October 28, 2014

Skeptics of The Poor

Two homeless women contacted The SOFEI Group for housing assistance after eviction from an area shelter. Housing homeless women and their families is not part of our mission; however, we sought assistance (temporary housing, food, and pampers) from area organizations, churches, and people on their behalf. Following are responses to our request:
  • Why were they evicted?
  • Are they tithing members of a church?
  • They must be irresponsible women to be evicted from a shelter.
  • Why can't they move to another shelter?
  • I don't believe in giving my money to people that don't want to help themselves.
  • Why can't they go and stay with relatives?
All responses were valid and The SOFEI Group decided to provide temporary housing and food for these women because they were wandering the street with their children in tote. And, it was discovered their eviction wasn't a result of their carelessness, but their refusal to attend substance abuse (alcohol or drugs) counseling sessions mandated by the shelter.

Some shelters receive different types of funding - funding for emergency or transitional housing.
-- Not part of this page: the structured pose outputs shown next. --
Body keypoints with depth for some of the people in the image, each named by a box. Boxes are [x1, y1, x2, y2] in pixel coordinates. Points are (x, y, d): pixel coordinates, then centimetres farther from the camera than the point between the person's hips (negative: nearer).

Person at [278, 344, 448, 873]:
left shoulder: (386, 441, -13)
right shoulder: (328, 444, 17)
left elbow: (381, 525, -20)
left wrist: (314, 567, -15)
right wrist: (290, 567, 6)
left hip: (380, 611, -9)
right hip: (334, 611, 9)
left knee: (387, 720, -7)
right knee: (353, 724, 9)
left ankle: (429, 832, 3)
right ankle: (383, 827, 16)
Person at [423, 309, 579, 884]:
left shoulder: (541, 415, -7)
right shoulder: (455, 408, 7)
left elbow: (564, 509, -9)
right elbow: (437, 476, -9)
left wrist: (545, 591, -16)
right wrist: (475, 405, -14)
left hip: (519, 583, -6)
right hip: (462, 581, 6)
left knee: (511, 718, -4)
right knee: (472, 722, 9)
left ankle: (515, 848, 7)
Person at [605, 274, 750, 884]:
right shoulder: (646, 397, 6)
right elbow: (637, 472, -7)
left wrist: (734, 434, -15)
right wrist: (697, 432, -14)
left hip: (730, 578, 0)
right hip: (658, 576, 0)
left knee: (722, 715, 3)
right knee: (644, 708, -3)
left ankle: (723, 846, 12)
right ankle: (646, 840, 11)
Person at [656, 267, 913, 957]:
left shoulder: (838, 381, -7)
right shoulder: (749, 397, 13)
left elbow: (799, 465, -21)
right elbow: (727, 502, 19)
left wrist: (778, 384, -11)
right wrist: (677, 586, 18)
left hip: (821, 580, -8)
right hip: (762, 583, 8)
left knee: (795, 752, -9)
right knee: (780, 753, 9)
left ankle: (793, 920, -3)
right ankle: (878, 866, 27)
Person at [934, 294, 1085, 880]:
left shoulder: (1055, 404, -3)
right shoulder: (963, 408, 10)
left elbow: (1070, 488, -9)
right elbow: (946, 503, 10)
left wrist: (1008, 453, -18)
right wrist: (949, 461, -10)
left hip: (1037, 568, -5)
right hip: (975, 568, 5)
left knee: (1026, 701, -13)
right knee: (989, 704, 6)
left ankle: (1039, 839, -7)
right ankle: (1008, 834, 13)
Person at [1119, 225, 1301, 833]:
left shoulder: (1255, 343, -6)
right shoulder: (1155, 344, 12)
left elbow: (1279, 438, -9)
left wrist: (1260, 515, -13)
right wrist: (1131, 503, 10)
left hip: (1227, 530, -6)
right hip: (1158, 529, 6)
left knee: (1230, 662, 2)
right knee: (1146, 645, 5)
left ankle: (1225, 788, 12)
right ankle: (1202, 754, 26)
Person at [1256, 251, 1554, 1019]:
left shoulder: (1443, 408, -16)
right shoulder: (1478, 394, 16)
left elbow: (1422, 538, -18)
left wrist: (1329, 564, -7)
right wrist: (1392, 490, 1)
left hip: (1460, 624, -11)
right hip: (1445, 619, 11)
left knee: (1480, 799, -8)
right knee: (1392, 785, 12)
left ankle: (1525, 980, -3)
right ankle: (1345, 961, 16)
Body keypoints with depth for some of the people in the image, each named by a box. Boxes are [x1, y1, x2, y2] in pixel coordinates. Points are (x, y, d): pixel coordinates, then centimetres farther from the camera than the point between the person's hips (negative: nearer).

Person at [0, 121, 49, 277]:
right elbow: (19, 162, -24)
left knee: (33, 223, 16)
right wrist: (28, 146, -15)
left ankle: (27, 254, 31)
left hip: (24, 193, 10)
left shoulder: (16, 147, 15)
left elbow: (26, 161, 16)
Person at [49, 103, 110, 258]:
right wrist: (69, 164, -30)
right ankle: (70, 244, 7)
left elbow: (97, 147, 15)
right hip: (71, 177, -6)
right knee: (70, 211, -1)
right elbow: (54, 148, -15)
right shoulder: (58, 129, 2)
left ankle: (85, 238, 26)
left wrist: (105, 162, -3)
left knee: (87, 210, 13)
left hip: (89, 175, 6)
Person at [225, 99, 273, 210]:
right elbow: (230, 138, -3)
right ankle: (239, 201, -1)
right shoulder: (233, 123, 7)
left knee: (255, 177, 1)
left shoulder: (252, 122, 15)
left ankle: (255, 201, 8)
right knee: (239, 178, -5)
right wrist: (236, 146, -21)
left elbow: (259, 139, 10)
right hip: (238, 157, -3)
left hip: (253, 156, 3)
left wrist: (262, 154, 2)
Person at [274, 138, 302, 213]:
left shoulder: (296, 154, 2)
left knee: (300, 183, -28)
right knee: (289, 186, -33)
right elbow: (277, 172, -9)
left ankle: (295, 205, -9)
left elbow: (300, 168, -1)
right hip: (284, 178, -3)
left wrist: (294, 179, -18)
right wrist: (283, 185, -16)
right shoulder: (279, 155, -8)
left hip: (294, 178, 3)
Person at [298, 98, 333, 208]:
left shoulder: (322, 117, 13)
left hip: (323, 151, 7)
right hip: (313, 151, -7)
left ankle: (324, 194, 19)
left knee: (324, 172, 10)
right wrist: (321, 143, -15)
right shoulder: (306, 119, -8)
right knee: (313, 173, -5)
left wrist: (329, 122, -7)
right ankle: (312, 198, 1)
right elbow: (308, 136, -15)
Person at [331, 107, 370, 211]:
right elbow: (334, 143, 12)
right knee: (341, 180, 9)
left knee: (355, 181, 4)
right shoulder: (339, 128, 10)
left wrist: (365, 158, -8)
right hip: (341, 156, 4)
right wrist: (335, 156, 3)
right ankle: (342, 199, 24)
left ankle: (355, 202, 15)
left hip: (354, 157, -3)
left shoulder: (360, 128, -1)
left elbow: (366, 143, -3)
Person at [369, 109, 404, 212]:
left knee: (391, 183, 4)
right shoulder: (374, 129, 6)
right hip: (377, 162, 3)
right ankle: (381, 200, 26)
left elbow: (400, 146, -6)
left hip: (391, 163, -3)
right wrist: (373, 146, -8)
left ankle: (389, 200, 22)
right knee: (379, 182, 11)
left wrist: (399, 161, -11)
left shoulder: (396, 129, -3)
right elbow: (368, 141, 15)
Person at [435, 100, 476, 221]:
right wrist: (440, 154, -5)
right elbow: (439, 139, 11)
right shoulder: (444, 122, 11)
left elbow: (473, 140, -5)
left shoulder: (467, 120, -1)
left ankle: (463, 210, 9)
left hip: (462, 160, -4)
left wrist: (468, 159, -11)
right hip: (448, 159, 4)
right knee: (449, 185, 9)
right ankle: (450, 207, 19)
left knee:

And, when shelters are strapped for cash, it's unfortunate that some women are subjected to unnecessary or unrelated services.

We're all responsible to be good stewards of our resources, and we clearly understand the skepticism associated with giving money to people you don't know. However, here's a food for thought, every time we spend our money, we're possibly supporting an organization or a cause we do not believe in. You know why? Because we don't ask questions about how our money is being used after a purchase is complete. As long as our immediate wants or needs are met, we seldom question the destination of our hard-earned money once it leaves our hands.

So, why the skepticism when money is needed to help the poor?